When asked to clarify what agenda he thinks the media wants to advance, DeSantis’ office sent HuffPost links to several articles that mentioned the governor’s climate change denialism and his requests for federal hurricane relief despite his 2013 vote as a congressman against such assistance to areas affected by Superstorm Sandy.

“Governor DeSantis is absolutely correct in his assertion: many people in the media have shamefully capitalized on the tragedy of Hurricane Ian to push their political agenda,” his spokesperson Bryan Griffin said in an email.
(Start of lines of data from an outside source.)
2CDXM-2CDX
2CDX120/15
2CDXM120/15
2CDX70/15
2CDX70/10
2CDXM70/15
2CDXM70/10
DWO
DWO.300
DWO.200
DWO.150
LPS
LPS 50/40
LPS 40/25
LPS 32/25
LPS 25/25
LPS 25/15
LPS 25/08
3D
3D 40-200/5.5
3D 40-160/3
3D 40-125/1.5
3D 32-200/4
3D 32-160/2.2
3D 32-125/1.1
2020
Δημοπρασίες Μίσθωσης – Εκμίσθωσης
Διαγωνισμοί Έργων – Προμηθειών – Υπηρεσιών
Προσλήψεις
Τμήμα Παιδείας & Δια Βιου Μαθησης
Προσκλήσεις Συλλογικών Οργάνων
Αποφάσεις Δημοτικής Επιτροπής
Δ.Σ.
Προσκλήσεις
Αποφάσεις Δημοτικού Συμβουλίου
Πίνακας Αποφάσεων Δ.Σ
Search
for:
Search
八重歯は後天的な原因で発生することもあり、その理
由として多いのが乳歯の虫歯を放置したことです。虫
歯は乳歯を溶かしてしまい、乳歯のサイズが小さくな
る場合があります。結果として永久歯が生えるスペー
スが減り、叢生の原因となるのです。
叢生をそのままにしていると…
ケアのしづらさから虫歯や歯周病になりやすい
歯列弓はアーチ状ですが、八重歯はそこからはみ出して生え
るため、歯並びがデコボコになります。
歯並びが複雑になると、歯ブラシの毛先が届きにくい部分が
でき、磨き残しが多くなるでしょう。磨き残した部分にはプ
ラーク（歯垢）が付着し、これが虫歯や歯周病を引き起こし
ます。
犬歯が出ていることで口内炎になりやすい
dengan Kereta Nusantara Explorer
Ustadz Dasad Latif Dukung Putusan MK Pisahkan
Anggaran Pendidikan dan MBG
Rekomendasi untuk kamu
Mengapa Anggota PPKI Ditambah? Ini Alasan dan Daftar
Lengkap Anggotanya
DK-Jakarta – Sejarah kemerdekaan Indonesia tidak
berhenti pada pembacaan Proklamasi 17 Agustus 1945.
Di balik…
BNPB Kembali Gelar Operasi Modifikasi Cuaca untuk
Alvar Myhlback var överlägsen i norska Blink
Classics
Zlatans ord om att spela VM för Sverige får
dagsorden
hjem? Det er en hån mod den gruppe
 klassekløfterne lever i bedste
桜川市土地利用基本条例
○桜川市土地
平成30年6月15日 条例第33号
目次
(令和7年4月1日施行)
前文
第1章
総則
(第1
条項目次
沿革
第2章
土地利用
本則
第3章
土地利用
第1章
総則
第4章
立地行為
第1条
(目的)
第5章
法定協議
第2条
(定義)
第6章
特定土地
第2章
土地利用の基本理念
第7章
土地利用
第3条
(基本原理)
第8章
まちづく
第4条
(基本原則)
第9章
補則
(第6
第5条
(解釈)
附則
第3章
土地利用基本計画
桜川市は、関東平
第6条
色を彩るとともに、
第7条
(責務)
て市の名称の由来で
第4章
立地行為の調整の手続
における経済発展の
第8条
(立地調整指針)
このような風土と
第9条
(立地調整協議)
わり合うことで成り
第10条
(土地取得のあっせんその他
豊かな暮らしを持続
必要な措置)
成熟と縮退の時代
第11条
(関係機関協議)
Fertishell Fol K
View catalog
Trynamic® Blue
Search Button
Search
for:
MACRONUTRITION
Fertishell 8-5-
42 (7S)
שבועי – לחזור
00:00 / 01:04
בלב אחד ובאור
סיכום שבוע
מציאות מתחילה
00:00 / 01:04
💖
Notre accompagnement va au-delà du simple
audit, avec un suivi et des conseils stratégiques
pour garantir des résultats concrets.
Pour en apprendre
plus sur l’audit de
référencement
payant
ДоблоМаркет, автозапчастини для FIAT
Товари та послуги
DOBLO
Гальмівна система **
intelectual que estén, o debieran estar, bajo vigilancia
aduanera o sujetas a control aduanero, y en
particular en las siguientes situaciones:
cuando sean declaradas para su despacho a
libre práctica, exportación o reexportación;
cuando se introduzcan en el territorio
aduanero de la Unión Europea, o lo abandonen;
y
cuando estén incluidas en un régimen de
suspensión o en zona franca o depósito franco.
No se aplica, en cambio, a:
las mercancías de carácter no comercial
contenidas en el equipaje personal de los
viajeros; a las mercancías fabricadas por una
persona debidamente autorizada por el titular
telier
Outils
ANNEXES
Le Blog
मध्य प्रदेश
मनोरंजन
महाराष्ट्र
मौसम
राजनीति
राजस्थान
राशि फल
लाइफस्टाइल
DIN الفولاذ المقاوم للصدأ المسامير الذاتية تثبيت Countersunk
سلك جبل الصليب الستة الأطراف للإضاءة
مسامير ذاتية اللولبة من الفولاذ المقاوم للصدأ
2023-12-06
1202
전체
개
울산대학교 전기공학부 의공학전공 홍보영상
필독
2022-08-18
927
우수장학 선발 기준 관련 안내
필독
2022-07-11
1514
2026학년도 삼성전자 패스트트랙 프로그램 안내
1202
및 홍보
"If they can use it to pursue their political agenda, they will do it,” Florida Gov. Ron DeSantis said of reporters covering the storm.
"If they can use it to pursue their political agenda, they will do it,” Florida Gov. Ron DeSantis said of reporters covering the storm.
Joe Raedle via Getty Images

A day earlier, De Santis had snapped at a reporter for asking him if residents of Lee County, where Hurricane Ian made landfall last week, should have been told to evacuate earlier. DeSantis argued that at the time, the “cone” of the storm’s likely path showed it wouldn’t hit the county, but the National Oceanic and Atmospheric Administration’s charts said otherwise. Meteorologists had also warned that even if Ian hadn’t made landfall in that county, the county was still at high risk of flooding.

More than 100 people have died as a result of Hurricane Ian, with around half of those deaths reported in Lee County.

DeSantis, a potential contender in the 2024 presidential race, has been wearing his branded gubernatorial campaign gear at multiple official hurricane recovery events this week, shirking the Division of Emergency Management jacket he and past governors normally wear at such events.

Mac Stipanovich, a longtime Republican consultant in Florida, told HuffPost earlier this week that such a “brazen display of campaign merchandise while on very serious official business” is DeSantis’ way of dismissing governing expectations.

“DeSantis does these things because he knows he will get away with them, and that is all that matters,” Stipanovich said. “Right and wrong don’t enter into his calculations.”